Extension of Commercial Property Forfeiture Suspension and New Code of Practice
Key Contact: Jennifer Butcher
The UK government has confirmed that it will be extending the measures currently in place to support commercial tenants struggling to pay rent as a result of Covid-19.
The Coronavirus Act 2020 (‘the Act’) had previously put in place the suspension of a landlord’s right to forfeit commercial leases due to non-payment of rent until 30 June 2020 (regardless as to whether this non-payment was a consequence of COVID-19 or not). The newly announced extension, which will be put into effect by amendments to the Act, will ensure that the suspension remains in place until the end of September.

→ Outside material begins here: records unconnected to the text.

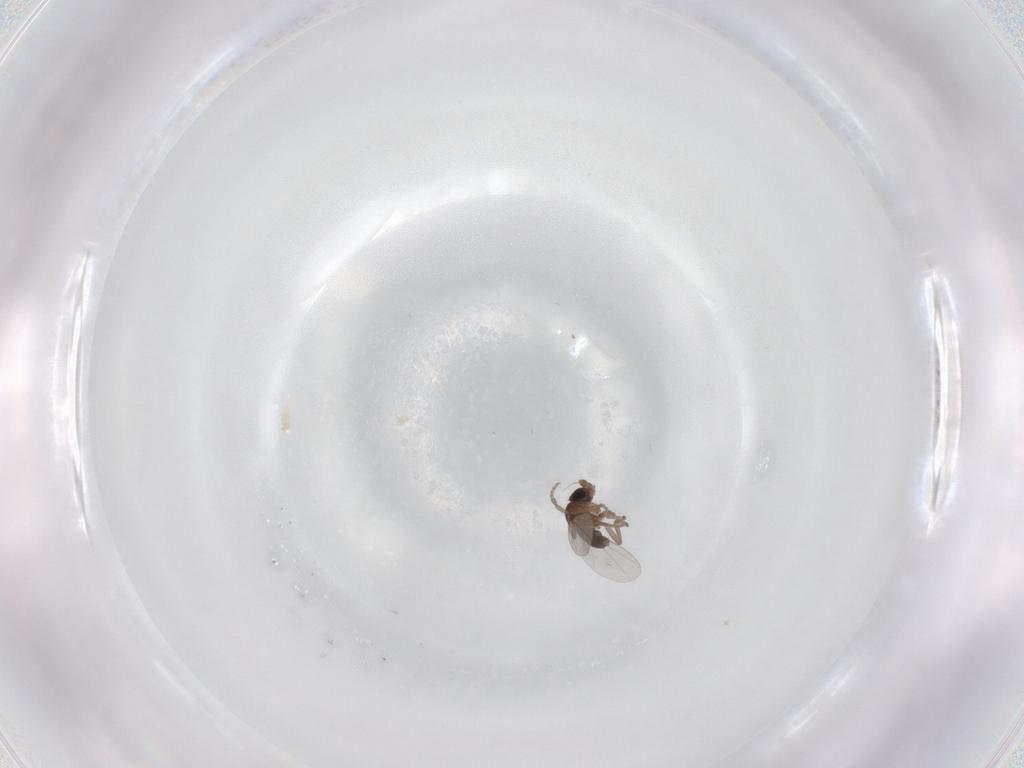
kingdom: Animalia
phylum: Arthropoda
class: Insecta
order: Diptera
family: Phoridae
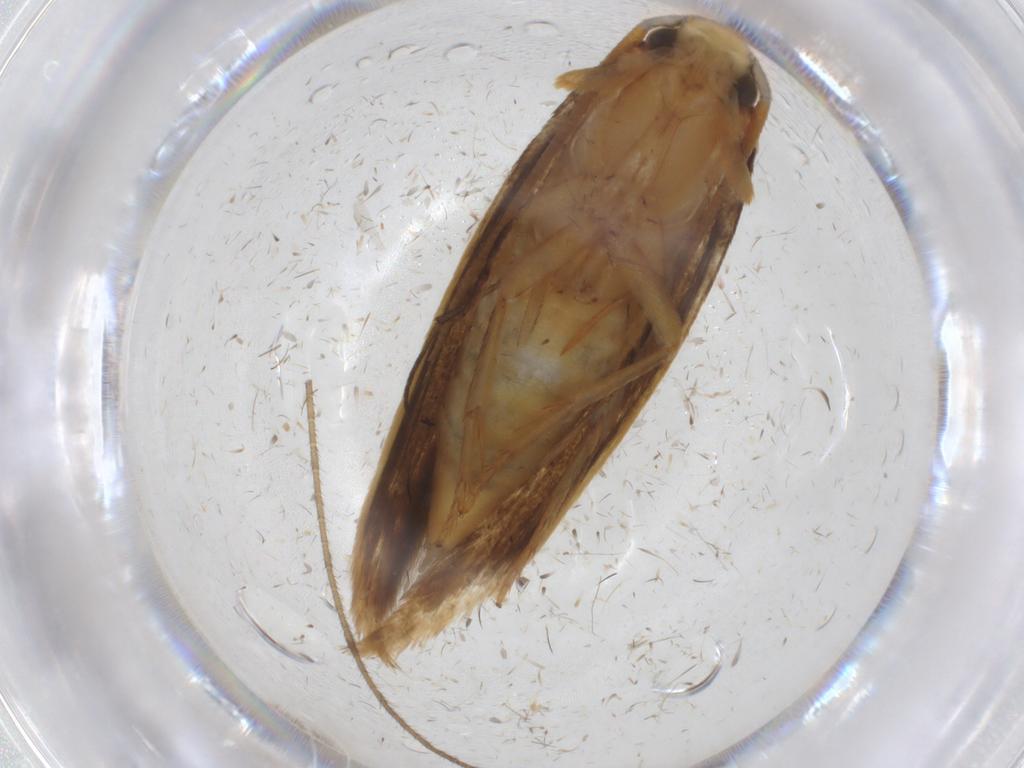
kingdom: Animalia
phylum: Arthropoda
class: Insecta
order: Lepidoptera
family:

As well as the extension of the forfeiture suspension, the Government will also extend until 30 September the current restrictions on a landlord’s ability to use Commercial Rent Arrears Recovery unless the sum has been unpaid for in excess of 189 days. The Corporate Insolvency and Governance Bill also looks to extend the banned use of statutory demands and winding-up petitions (where a company cannot pay as a result of COVID-19), also until 30 September.
Alongside the proposed extensions, a new Code of Practice has been announced, which has the intention of assisting commercial landlords and tenants in their discussions around various COVID-19 related subjects such as rent payments and rent holidays. Whilst the Code of Practice is voluntary for businesses, it confirms the message which has been conveyed by the UK government to date which is that landlord and tenants should work together, share the burden of COVID-19 and attempt to find commercial solutions where possible. The message remains that tenants should continue to pay rent (in full where possible and what they can if not). Indeed, despite the suspension on forfeiture, the legal position remains that tenants should still be making payment in accordance with the terms of their lease (and that interest can accrue on any unpaid sums). At the same time, the Code of Practice makes clear that Landlords should acknowledge the difficulties faced by tenants during the COVID-19 pandemic and offer support where possible. However, tenants are expected to be transparent when seeking assistance from Landlords – for example by evidencing any requests they have made for Government assistance concurrently or prior to approaching their landlord (such as the Job Retention Scheme, loans and grants).
The UK government announcement will be a welcome relief to commercial tenants who continue to struggle financially as a result of restrictions which remain in place, or who are only just finding their way financially as they reopen for business. The hospitality sector in particular, which still awaits news as to when it is likely to be able to open its doors, is likely to welcome this announcement. However, commercial landlords will not be so welcoming of the UK Government’s decision. Many landlords have received limited / no rent since March 2020 and had been awaiting the lifting of the forfeiture suspension after 30 June 2020 in order that they could take steps to regain possession of their property. Instead, Landlords now face a further three month wait before being able to utilise the majority of remedies usually available to them upon a tenant failing to pay rent. Furthermore, those commercial landlords who are under pressure themselves from lenders following default on their own loans, have been left feeling unsupported and with continued inability to protect their position.